Many people with EDS seem to get more benefit from IV fluids than oral fluids. Your doctor might be able to arrange for you to have IV fluids at a local hospital, clinic or GP surgery, or for the district nurses to administer IV fluids for you at home. You might only need this once or twice, or you might arrange to have IV fluids on a regular basis. If this becomes a long-term thing, I would strongly recommend that you think about long-term IV access (I have a Hickman line, which I wrote about in this blog post).

9. Be honest with yourself about the symptoms that you’re experiencing. This is not weakness, you’re not being neurotic, and you can’t push through it with mental strength alone. We are so conditioned to believe that we can overcome anything if we just *want it enough* – this isn’t always the case, and beating yourself up for being ill will not help anyone, least of all you. Denial is one of my very favourite ‘coping strategies’ but no-one will be able to help you if you don’t acknowledge that there is a problem. Noting the symptoms, when they are worse and when they improve, can be a powerful thing to do, and might set you on the right track towards finding solutions and treatments. Being honest with yourself naturally extends to being honest with those close to you. They love you because you’re you, not because you are healthy and glowing, and will be happy to socialise in a low-key way, and to help you with things that seem impossible from a flat-on-the-bed viewpoint!

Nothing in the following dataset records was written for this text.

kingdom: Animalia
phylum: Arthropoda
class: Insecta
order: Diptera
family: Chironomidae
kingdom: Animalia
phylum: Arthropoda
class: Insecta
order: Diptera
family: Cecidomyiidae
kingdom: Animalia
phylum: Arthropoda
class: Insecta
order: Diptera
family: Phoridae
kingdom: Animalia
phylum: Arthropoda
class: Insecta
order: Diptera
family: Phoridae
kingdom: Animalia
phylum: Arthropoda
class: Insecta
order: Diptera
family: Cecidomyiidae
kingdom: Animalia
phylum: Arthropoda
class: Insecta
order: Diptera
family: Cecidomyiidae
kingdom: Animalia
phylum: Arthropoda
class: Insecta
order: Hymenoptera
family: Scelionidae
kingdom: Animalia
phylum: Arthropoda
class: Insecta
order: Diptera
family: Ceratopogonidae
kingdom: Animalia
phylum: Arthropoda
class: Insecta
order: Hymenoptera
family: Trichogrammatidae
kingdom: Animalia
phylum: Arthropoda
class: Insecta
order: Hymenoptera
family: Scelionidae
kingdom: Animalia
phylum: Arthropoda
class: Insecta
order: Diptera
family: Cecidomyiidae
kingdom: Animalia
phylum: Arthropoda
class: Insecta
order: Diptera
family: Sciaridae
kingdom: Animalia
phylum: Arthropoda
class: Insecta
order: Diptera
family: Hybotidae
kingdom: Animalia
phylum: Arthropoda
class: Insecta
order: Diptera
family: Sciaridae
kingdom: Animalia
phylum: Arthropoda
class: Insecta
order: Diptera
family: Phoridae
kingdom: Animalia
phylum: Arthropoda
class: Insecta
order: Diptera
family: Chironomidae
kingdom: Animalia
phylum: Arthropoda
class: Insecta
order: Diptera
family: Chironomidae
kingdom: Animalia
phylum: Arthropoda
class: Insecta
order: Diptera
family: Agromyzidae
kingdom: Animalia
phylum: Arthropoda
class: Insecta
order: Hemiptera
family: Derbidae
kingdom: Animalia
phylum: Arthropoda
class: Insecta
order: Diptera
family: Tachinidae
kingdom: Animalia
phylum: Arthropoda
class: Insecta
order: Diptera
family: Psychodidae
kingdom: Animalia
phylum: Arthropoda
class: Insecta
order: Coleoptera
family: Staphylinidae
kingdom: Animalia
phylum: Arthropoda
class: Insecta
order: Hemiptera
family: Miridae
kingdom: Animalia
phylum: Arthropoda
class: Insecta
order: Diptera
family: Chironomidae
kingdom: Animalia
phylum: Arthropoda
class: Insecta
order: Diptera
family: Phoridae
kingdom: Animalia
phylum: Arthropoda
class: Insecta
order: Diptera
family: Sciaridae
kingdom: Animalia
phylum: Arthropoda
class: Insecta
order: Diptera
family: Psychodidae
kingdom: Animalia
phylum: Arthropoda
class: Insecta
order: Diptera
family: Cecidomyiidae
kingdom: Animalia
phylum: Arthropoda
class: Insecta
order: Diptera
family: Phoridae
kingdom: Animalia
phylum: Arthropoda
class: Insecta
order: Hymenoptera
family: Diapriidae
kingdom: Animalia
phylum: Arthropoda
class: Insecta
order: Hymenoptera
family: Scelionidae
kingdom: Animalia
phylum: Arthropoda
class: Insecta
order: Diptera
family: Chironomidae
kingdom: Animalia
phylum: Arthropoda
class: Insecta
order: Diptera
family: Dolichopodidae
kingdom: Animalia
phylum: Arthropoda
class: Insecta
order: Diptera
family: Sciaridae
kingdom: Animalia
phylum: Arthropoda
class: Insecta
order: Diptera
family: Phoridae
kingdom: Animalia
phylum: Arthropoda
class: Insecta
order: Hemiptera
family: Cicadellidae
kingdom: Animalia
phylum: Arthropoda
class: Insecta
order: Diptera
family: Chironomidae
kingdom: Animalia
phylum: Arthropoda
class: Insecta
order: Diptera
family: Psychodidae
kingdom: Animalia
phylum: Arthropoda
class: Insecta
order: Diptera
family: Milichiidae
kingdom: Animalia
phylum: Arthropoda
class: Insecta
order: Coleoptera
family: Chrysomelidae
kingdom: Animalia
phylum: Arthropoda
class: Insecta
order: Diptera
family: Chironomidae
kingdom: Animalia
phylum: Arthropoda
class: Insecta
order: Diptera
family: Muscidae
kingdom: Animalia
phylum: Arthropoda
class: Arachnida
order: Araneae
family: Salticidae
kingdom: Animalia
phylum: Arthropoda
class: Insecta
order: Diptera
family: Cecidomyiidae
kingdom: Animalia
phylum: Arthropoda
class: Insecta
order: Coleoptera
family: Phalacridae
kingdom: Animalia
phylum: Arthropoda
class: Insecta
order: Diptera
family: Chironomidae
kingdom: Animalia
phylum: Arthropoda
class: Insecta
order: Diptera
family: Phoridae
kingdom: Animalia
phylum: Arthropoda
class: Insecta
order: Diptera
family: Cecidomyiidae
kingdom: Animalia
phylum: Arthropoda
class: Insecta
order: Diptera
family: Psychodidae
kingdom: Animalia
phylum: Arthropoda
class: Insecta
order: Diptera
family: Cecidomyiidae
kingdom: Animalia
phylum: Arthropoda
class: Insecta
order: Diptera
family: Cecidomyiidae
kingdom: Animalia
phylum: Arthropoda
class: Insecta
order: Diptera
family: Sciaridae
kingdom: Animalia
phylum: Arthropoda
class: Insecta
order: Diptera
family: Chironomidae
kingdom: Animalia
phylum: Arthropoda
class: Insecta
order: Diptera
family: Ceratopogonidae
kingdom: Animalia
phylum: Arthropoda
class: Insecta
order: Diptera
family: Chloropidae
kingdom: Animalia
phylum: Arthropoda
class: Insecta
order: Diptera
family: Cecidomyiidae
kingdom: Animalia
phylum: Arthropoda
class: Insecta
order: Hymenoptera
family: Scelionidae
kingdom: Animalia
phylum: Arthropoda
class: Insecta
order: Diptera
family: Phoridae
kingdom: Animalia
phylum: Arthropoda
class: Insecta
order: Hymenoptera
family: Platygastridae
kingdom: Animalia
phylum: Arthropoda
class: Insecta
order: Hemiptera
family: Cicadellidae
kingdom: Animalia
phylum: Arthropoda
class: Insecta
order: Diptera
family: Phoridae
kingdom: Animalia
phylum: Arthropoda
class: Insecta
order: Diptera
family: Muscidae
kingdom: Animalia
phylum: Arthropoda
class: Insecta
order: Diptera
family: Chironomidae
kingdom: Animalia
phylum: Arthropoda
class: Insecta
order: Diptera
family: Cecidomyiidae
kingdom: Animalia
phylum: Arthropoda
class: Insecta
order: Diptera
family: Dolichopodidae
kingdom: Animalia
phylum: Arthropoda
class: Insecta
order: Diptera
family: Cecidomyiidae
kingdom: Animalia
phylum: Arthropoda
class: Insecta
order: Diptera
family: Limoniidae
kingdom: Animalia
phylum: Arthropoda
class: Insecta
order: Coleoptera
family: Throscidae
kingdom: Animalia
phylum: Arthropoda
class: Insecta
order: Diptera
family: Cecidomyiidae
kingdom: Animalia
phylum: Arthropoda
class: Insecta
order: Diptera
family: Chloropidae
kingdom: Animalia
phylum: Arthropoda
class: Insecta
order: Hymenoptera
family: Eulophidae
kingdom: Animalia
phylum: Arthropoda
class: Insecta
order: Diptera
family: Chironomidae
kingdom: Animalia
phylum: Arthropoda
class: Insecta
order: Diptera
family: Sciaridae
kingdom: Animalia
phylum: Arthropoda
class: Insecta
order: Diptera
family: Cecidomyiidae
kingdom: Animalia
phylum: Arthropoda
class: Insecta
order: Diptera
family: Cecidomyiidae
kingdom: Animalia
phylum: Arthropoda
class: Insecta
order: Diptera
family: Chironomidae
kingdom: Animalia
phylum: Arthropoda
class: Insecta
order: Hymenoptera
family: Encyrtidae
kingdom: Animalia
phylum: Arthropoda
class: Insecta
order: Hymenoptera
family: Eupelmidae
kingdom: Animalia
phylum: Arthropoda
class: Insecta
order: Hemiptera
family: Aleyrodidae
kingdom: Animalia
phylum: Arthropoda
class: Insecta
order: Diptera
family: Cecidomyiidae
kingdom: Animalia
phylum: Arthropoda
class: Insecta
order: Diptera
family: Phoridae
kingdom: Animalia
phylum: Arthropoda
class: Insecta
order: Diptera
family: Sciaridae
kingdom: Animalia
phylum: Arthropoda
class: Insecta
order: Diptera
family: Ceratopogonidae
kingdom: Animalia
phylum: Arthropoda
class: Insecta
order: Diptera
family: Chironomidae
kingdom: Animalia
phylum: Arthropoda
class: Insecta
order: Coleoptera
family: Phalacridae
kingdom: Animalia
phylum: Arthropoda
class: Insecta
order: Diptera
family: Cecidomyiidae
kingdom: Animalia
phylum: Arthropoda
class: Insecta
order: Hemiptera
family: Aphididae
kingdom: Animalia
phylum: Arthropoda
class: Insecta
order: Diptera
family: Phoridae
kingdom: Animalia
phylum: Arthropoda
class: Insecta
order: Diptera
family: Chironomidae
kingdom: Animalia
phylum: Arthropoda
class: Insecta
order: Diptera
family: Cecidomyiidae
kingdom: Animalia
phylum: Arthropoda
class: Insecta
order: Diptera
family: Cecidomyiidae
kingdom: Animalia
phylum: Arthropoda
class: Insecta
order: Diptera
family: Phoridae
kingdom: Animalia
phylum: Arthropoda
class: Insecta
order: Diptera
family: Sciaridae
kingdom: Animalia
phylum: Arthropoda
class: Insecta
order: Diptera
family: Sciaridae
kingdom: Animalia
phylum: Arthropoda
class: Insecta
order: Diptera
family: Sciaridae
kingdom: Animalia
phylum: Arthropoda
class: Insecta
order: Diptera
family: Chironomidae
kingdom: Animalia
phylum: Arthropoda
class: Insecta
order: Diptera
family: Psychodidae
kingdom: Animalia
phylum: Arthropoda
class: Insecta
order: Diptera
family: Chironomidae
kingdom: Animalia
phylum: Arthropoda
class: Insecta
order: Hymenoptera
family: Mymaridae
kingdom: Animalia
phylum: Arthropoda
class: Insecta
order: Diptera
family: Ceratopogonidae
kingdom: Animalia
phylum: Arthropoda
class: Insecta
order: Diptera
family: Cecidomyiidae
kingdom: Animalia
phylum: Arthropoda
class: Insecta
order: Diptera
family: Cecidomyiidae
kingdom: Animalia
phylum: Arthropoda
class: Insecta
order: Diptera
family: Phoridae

10. Be CAREFUL! If you faint a lot, try to learn the warning signs so that you can lie or sit down before you fall down. This can save you a lot of injuries, and a lot of mess/expense replacing things that you break, and cleaning curtains/carpets/furniture to get rid of the red wine that goes everywhere when you pass out. If you don’t have reliable warning signs, or you have trained yourself to ignore them, you may have to avoid dangerous situations (drink that red wine out of a plastic sippy cup with a tight-fitting lid) until you can learn to accept the warning signs. You can go up and down stairs on your bottom or on your hands and knees, carry hot drinks in a flask with a lid, don’t wear stilettos or flip-flops on the stairs. Don’t carry precious things: children, crystal glasses, iPad.